Specifically, onion growers in Oregon’s Malheur County annually produce over two million pounds of plastic irrigation tubing, also known as drip tape. Additionally, landfills are unwilling to accept any drip tape or participate in recycling facilities. Mechanically recycling is not an option, which has ultimately led to the accumulation of drip tape in the county.

The Plastics to Fuel (PTF) project aims to provide a localized solution for such communities, to convert waste plastics into agricultural-grade diesel fuel for their immediate use. In Malheur County, PTF collected drip tape and characterized it using Differential Scanning Calorimetry (DSC) and Thermogravimetric Analysis (TGA). The analysis found that drip tape is polyethylene and is suitable for conducting pyrolysis.

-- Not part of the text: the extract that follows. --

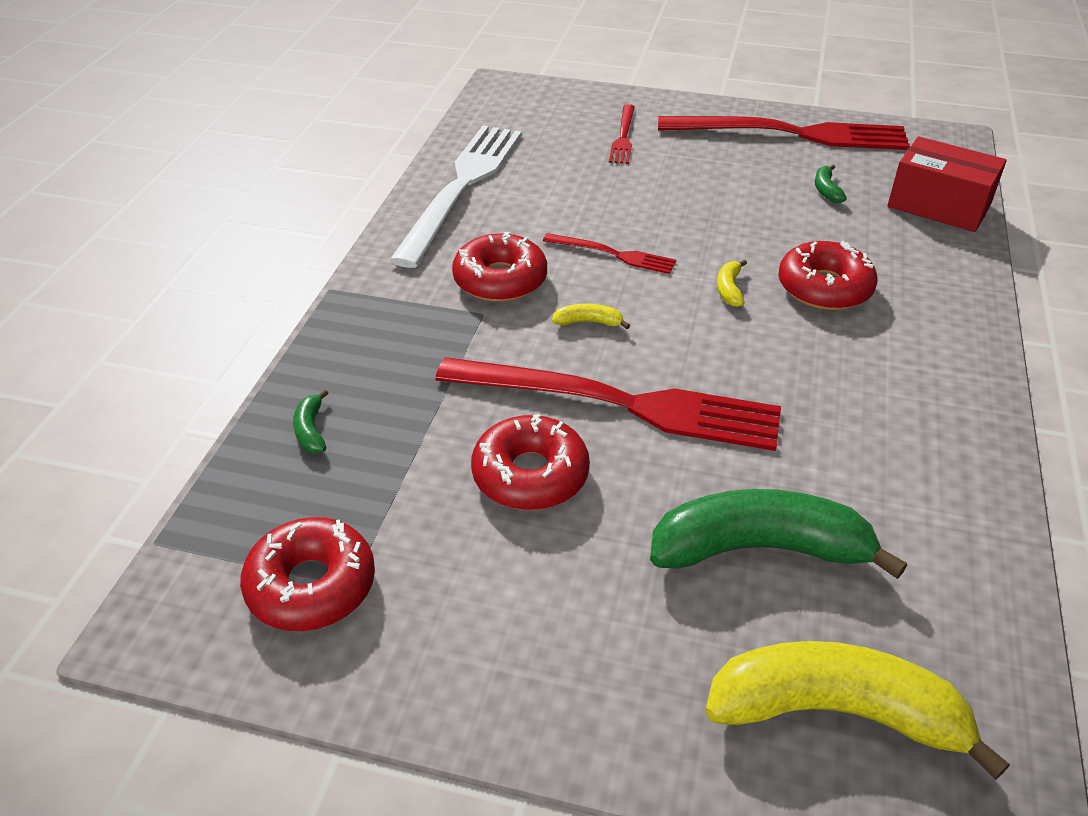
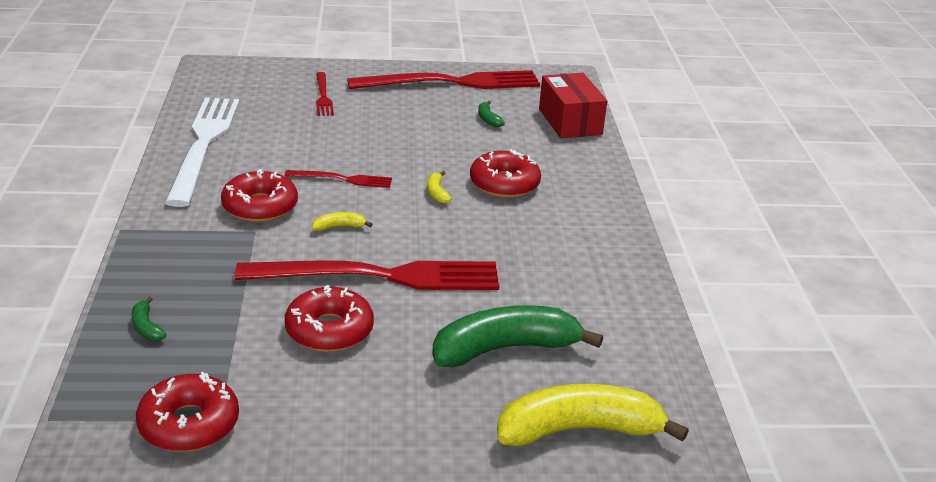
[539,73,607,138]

Pyrolysis is a chemical process where materials are heated in the absence of oxygen. Plastics like polyethylene consist of long carbon chains, which are broken into smaller, fuel-sized molecules. When optimized, it is possible to achieve a net positive energy conversion of 4-6:1 when using PE or PP feed.

The Onionator is a 25-kilogram feedstock, one-step batch pyrolysis reactor, using only heated air in a kiln design to perform pyrolysis. The Onionator was designed by a 2025 OSU Mechanical Capstone Engineering Team. It was engineered as a demonstration system to be placed at the OSU Malheur County Ag Experiment Station to introduce the onion growers to the pyrolysis technology to address their waste drip tape issues. A commercial pyrolysis facility is commonly designed with a catalytic system and gas recovery to ensure efficiency. However, the Onionator demonstration was designed for simplicity, using only heat and a packed-bed of rocks as a reflux system with no gas capture. The main reason for this is that this will be a model system for deployment in low-resource and island communities, where a catalyst might not be available.

PTF analyzed the product using methods such as Gas Chromatography Flame Ionization Detection (GC-FID) and Nuclear Magnetic Resonance (NMR). GC-FID determines the product’s relative carbon distribution while NMR shows chemical groups present. Farm (red) diesel has a typical carbon number distribution of 7- 28 carbon units, with a mean of 19 carbon units. More than a dozen drip tape runs have been conducted in a 1 kg, lab-scale reactor (Helenator) with an average C-Number of 16. Indicating that drip tape-derived diesel could easily be blended with Farm diesel to run tractors, generators, etc. on a typical farm.

Implementation of the Onionator is ongoing with the PTF team at the Malheur Ag Experiment Station. Collaboration with the local community college will train students to operate the system and produce small-scale agricultural diesel, fostering local engagement and vocational education. This partnership will hopefully result in a commercial-scale pyrolysis unit in Malheur County to alleviate the growing waste drip tape issue.